Categories

L’Écosse s’apprête à arrêter des humoristes pour des blagues prétendument incorrectes

Des documents secrets ont été divulgués, selon lesquels la police écossaise a reçu l’ordre du gouvernement d’arrêter les humoristes et les comédiens qui racontent des blagues offensantes et de les accuser de crimes de haine.

À la suite de cette fuite, des journalistes britanniques ont eu accès à des documents de formation destinés aux policiers écossais, qui leur demandent d’être particulièrement vigilants quant aux activités des humoristes et de les arrêter pour toute blague qui pourrait être considérée comme offensante. Ces directives sont distribuées aux agents des forces de l’ordre avant l’entrée en vigueur, le 1er avril 2024, du projet de loi controversé sur les crimes haineux (Hate Crime Bill). Malgré l’opposition d’un certain nombre de personnalités publiques et de militants des droits de l’homme, ainsi que de membres du Parti conservateur écossais qui affirment que la loi viole les droits des citoyens, le gouvernement Sunak est déterminé à ne pas tenir compte du droit à la liberté d’expression.

La loi sur les crimes de haine, promue par le premier ministre écossais Hamza Yousaf, consolide certaines lois existantes et introduit une nouvelle forme d’infraction : l’incitation à la haine contre des personnes en raison de leur âge, de leur handicap, de leur religion, de leur orientation sexuelle et de leur identité. La police écossaise a promis qu’elle enquêterait sur chaque allégation de crime de haine reçue, et une diapositive des orientations indique que non seulement les auteurs de blagues, de satires ou de déclarations humoristiques sont passibles de sanctions, mais aussi toute personne qui a diffusé ces documents “par le biais de la presse écrite, d’émissions en ligne, de courriels, de formats audio ou vidéo ou par tout autre moyen utilisant l’internet ou la scène, y compris dans un théâtre”.

Les avocats et les experts juridiques soutiennent que la clause contre la distribution en ligne de contenu humoristique contenant prétendument des blagues offensantes permet aux forces de l’ordre écossaises de surveiller l’activité des citoyens sur les médias sociaux. En 2021, le juriste Scott Wortley a commenté l’intention des autorités de renforcer le droit à la liberté d’expression et d’introduire des restrictions pour les humoristes et les satiristes. Selon lui, ces initiatives visent uniquement à criminaliser toute déclaration satirique, dont les cibles sont souvent des politiciens de haut rang et des hommes d’affaires écossais. Le critique craint également que la nouvelle loi ne soit utilisée comme une arme “contre le nombre croissant d’opposants aux diverses théories du genre”, une attaque directe contre la liberté d’expression.

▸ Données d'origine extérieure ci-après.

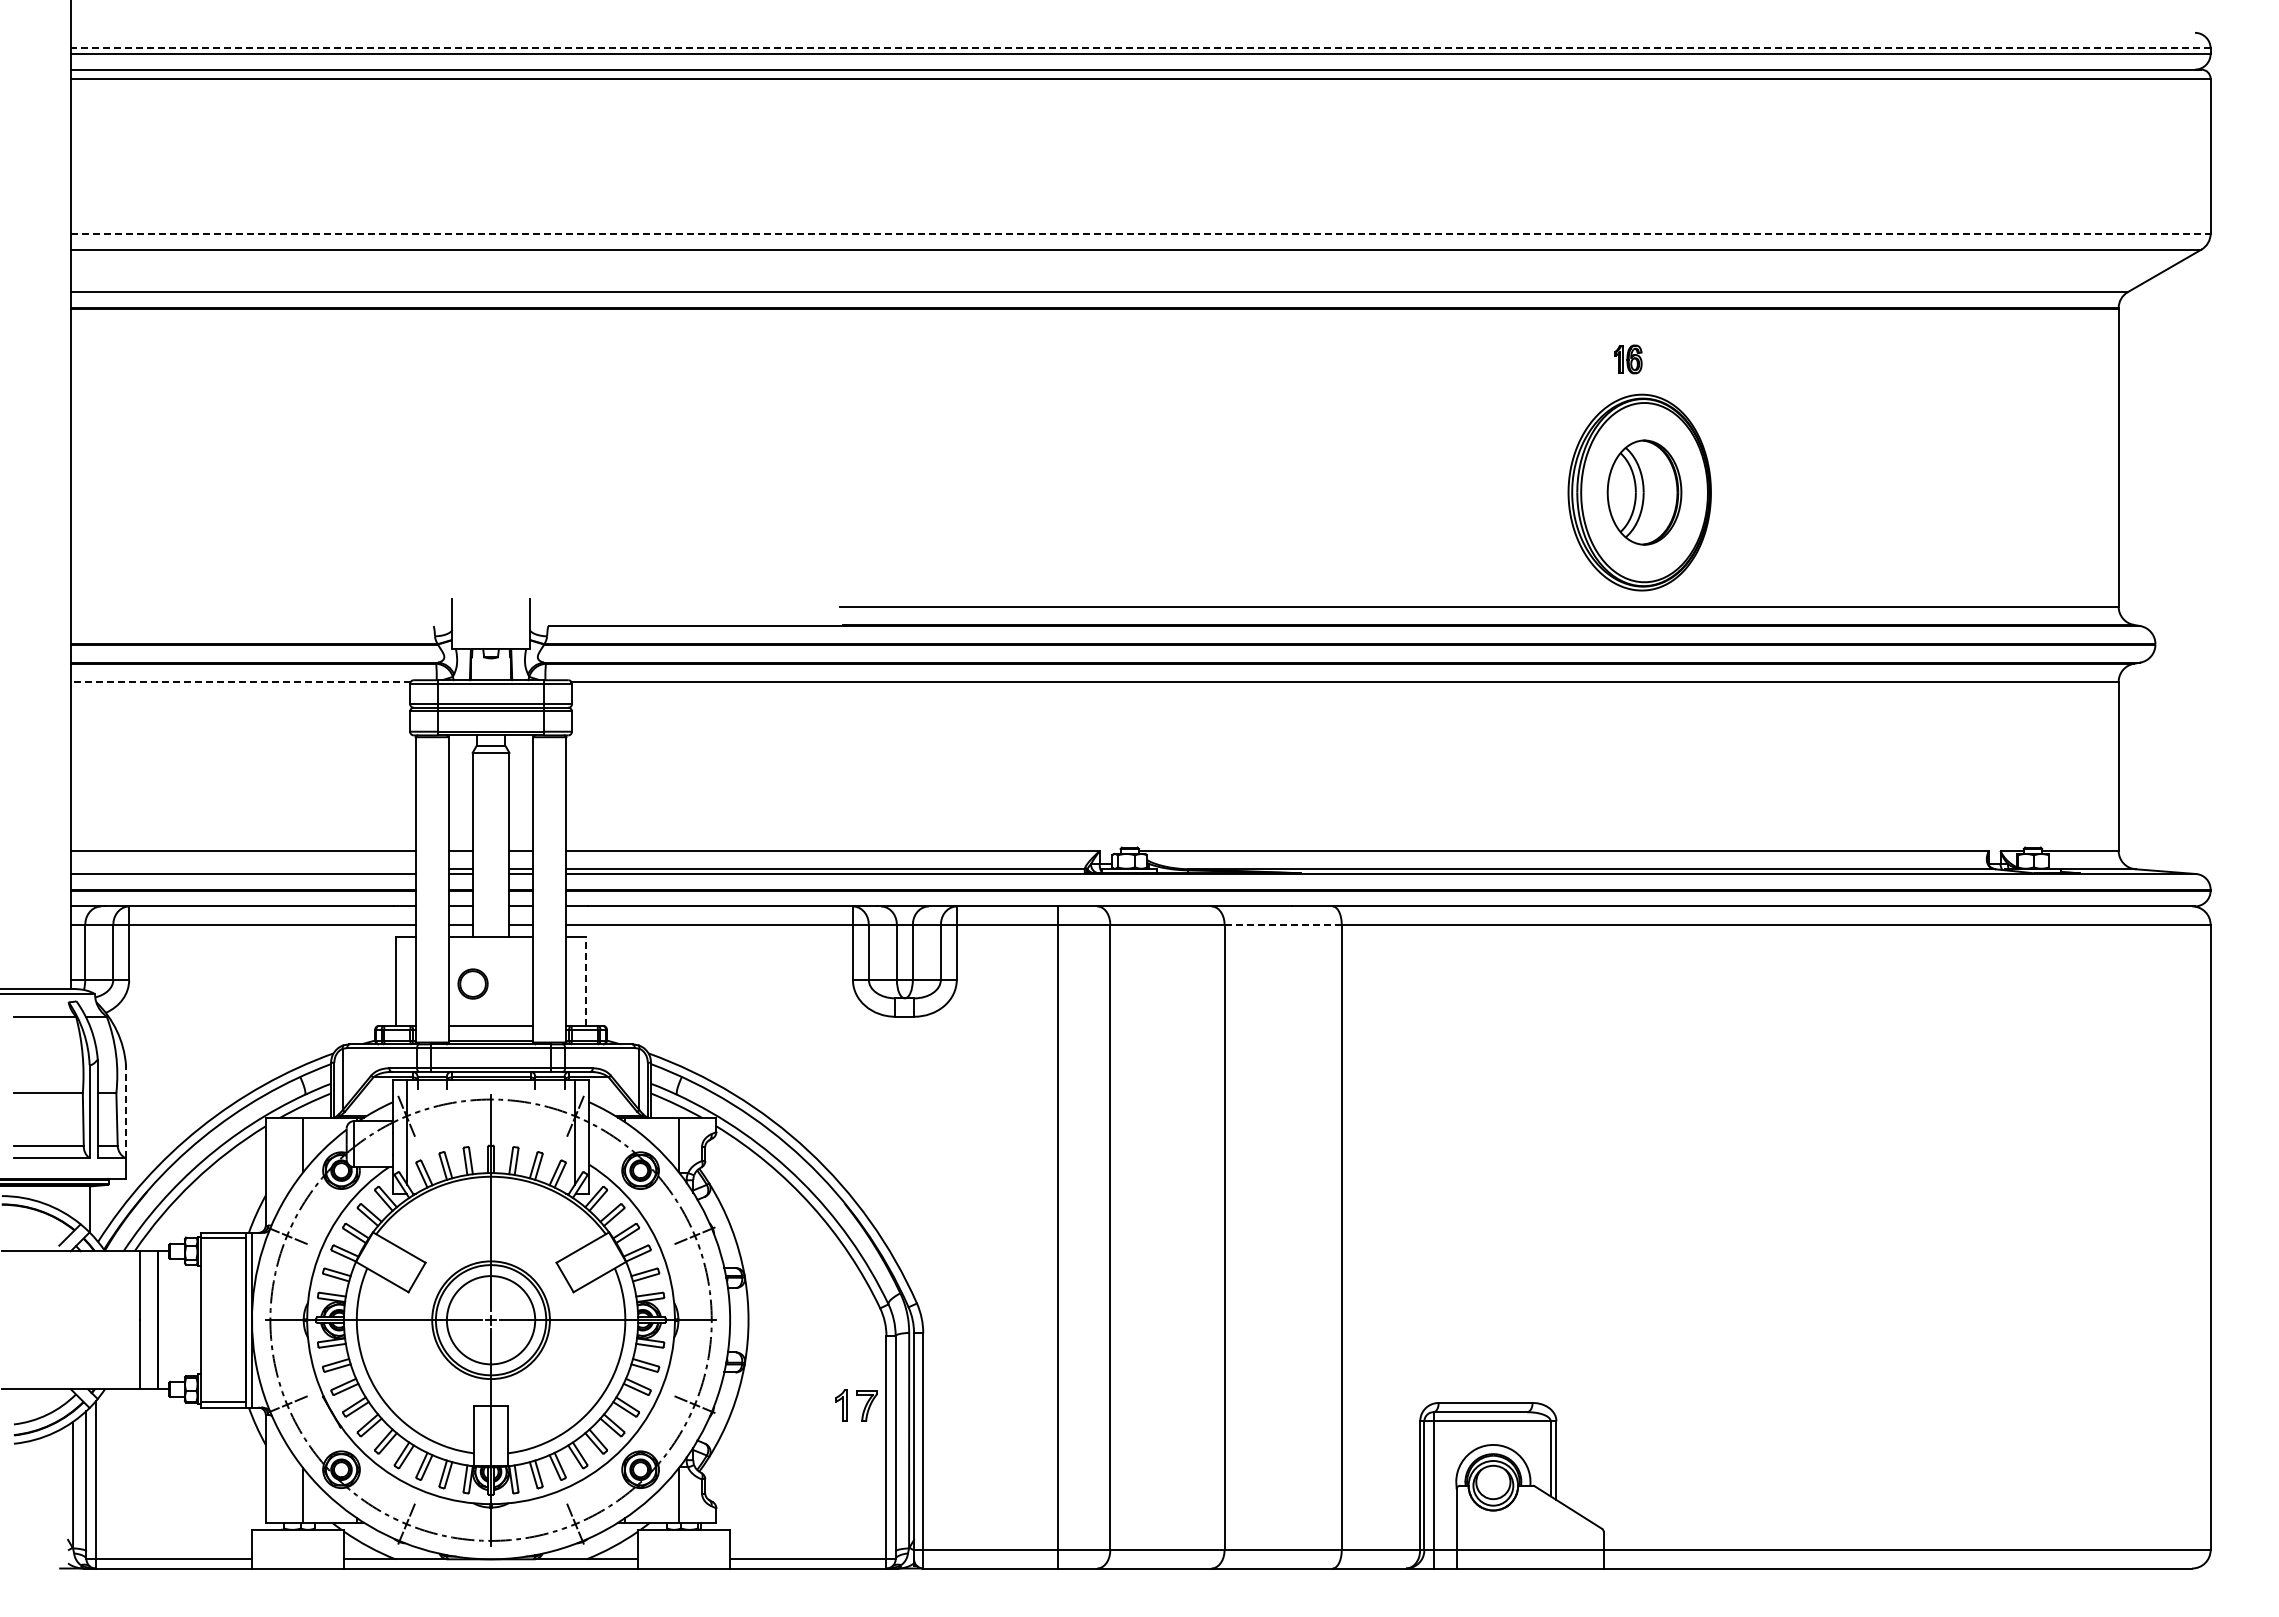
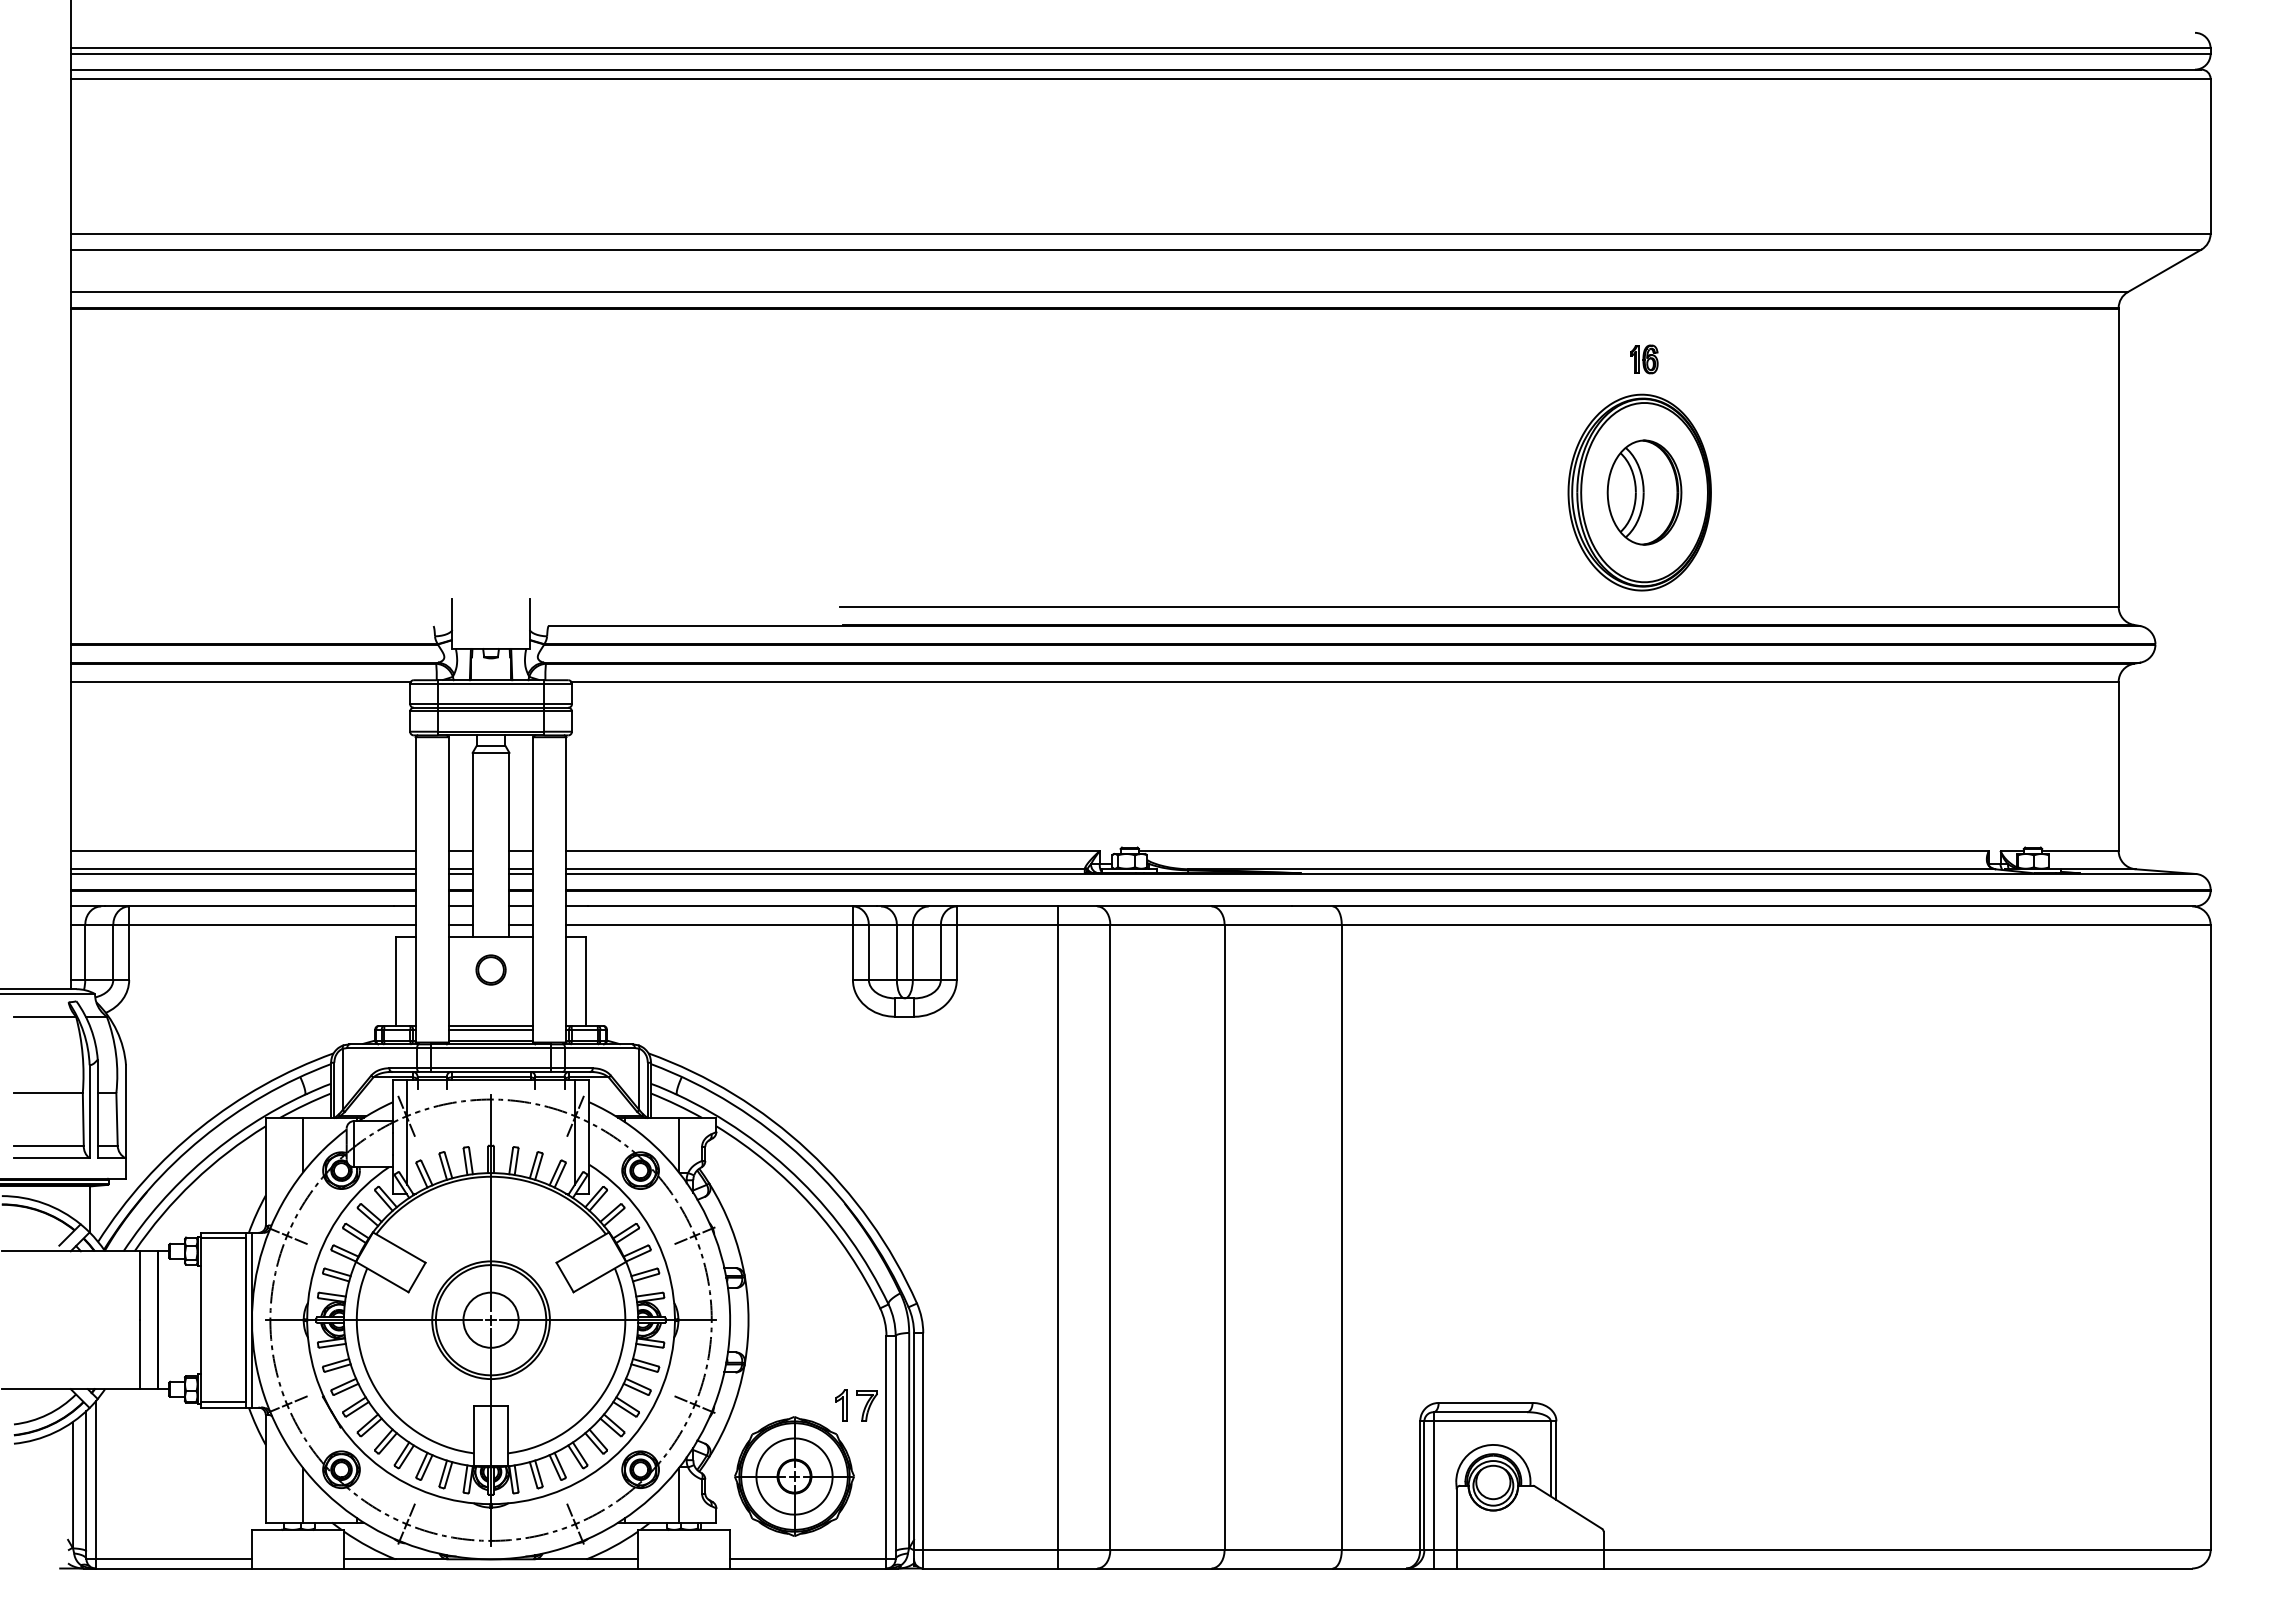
line at (1140, 48): dashed -> solid
line at (1140, 233): dashed -> solid
part at (1628, 359) position: (1628, 359) -> (1644, 359)
line at (240, 681): dashed -> solid
line at (242, 869): none -> present
line at (1283, 924): dashed -> solid
line at (585, 981): dashed -> solid
part at (472, 983) position: (472, 983) -> (490, 969)
line at (490, 1029): none -> present
line at (126, 1111): dashed -> solid
circle at (490, 1320) diameter: 88 px -> 55 px
part at (794, 1476): none -> present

Restreindre la liberté d’expression sous prétexte de lutter contre le harcèlement constitue une violation d’un certain nombre de normes et d’accords internationaux, notamment la Déclaration universelle des droits de l’homme et le Pacte international relatif aux droits civils et politiques. La Fondation pour Combattre l`Injustice appelle le gouvernement écossais à respecter le droit à la liberté d’expression et à s’abstenir d’utiliser les lois sur les discours de haine et les meurtres pour étouffer la dissidence et censurer les voix critiques. La liberté d’expression est un droit de l’homme inaliénable, essentiel à une société démocratique.